[Start of Attachment]
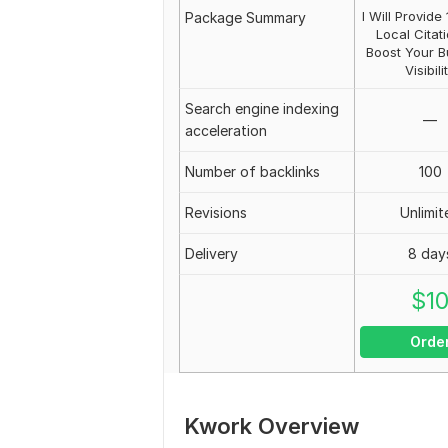
I Will Provid
Package Summary
Local Citat
Boost Your B
Visibili
Search engine indexing
—
acceleration
Number of backlinks
100
Revisions
Unlimit
Delivery
8 day
$
1
Orde
Kwork Overview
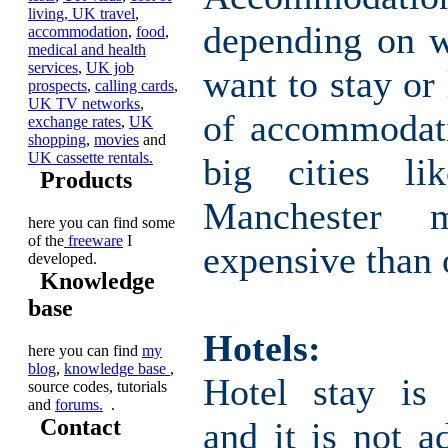
living,
UK travel
,
depending on 
accommodation
,
food
,
medical and health
services
,
UK job
want to stay or 
prospects
,
calling cards
,
UK TV networks
,
of accommodati
exchange rates
,
UK
shopping
,
movies
and
UK cassette rentals.
big cities l
Products
Manchester
here you can find some
of the
freeware
I
expensive than 
developed.
Knowledge
base
Hotels:
here you can find
my
blog
,
knowledge base
,
Hotel stay is 
source codes, tutorials
and
forums.
.
Contact
and it is not a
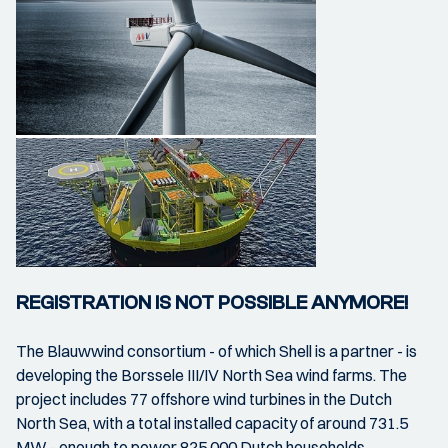
REGISTRATION IS NOT POSSIBLE ANYMORE!
The Blauwwind consortium - of which Shell is a partner - is
developing the Borssele III/IV North Sea wind farms. The
project includes 77 offshore wind turbines in the Dutch
North Sea, with a total installed capacity of around 731.5
MW - enough to power 825,000 Dutch households.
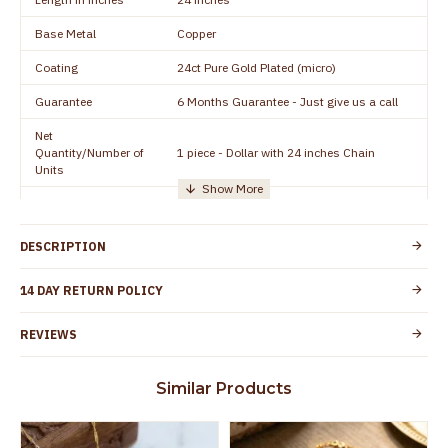
Base Metal
Copper
Coating
24ct Pure Gold Plated (micro)
Guarantee
6 Months Guarantee - Just give us a call
Net
Quantity/Number of
1 piece - Dollar with 24 inches Chain
Units
Manufacturer/Packer
Everest Gold Covering, Chidambaram,
Details
TamilNadu
DESCRIPTION
Customer Care -
+91 95000 19491
WhatsApp
14 DAY RETURN POLICY
Country of Origin
India
REVIEWS
Yes, coated with 1 micron non-allergic layer
Skin Protection
to protect your skin from allergic or itching
Similar Products
Spoilage by perfumes, soap water and
Guarantee Void
other chemicals (or) physical damage of
the product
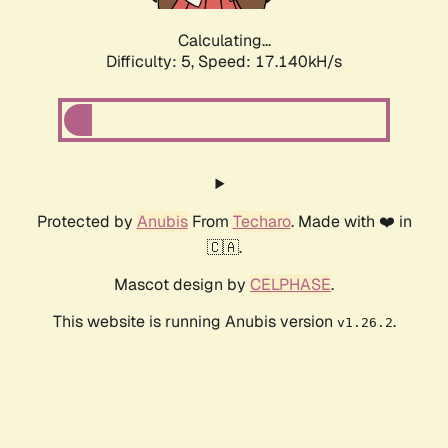
Calculating...
Difficulty: 5,
Speed: 17.140kH/s
Protected by
Anubis
From
Techaro
. Made with ❤️ in
🇨🇦.
Mascot design by
CELPHASE
.
This website is running Anubis version
.
v1.26.2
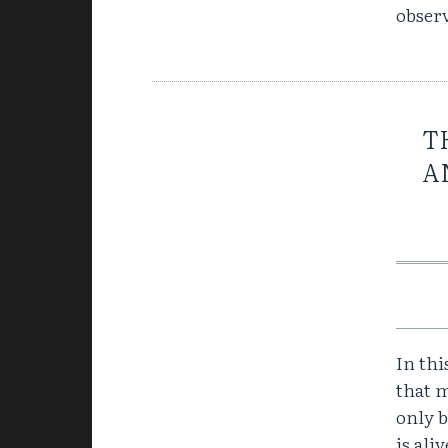
obser
T
A
In thi
that m
only 
is ali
[End of Attachment]
▶ [What you are asked to do]: Could the entries above be written out word for word, pictures excluded?

▶ [Exercise result]:
I Will Provid
Package Summary
Local Citat
Boost Your B
Visibili
Search engine indexing
—
acceleration
Number of backlinks
100
Revisions
Unlimit
Delivery
8 day
$
1
Orde
Kwork Overview
living,
UK travel
,
depending on 
accommodation
,
food
,
medical and health
services
,
UK job
want to stay or 
prospects
,
calling cards
,
UK TV networks
,
of accommodati
exchange rates
,
UK
shopping
,
movies
and
UK cassette rentals.
big cities l
Products
Manchester
here you can find some
of the
freeware
I
expensive than 
developed.
Knowledge
base
Hotels:
here you can find
my
blog
,
knowledge base
,
Hotel stay is 
source codes, tutorials
and
forums.
.
Contact
and it is not a
REGISTRATION IS NOT POSSIBLE ANYMORE!
The Blauwwind consortium - of which Shell is a partner - is
developing the Borssele III/IV North Sea wind farms. The
project includes 77 offshore wind turbines in the Dutch
North Sea, with a total installed capacity of around 731.5
MW - enough to power 825,000 Dutch households.
Base Metal
Copper
Coating
24ct Pure Gold Plated (micro)
Guarantee
6 Months Guarantee - Just give us a call
Net
Quantity/Number of
1 piece - Dollar with 24 inches Chain
Units
Manufacturer/Packer
Everest Gold Covering, Chidambaram,
Details
TamilNadu
DESCRIPTION
Customer Care -
+91 95000 19491
WhatsApp
14 DAY RETURN POLICY
Country of Origin
India
REVIEWS
Yes, coated with 1 micron non-allergic layer
Skin Protection
to protect your skin from allergic or itching
Similar Products
Spoilage by perfumes, soap water and
Guarantee Void
other chemicals (or) physical damage of
the product
Calculating...
Difficulty: 5,
Speed: 17.140kH/s
Protected by
Anubis
From
Techaro
. Made with ❤️ in
🇨🇦.
Mascot design by
CELPHASE
.
This website is running Anubis version
.
v1.26.2
obser
T
A
In thi
that m
only 
is ali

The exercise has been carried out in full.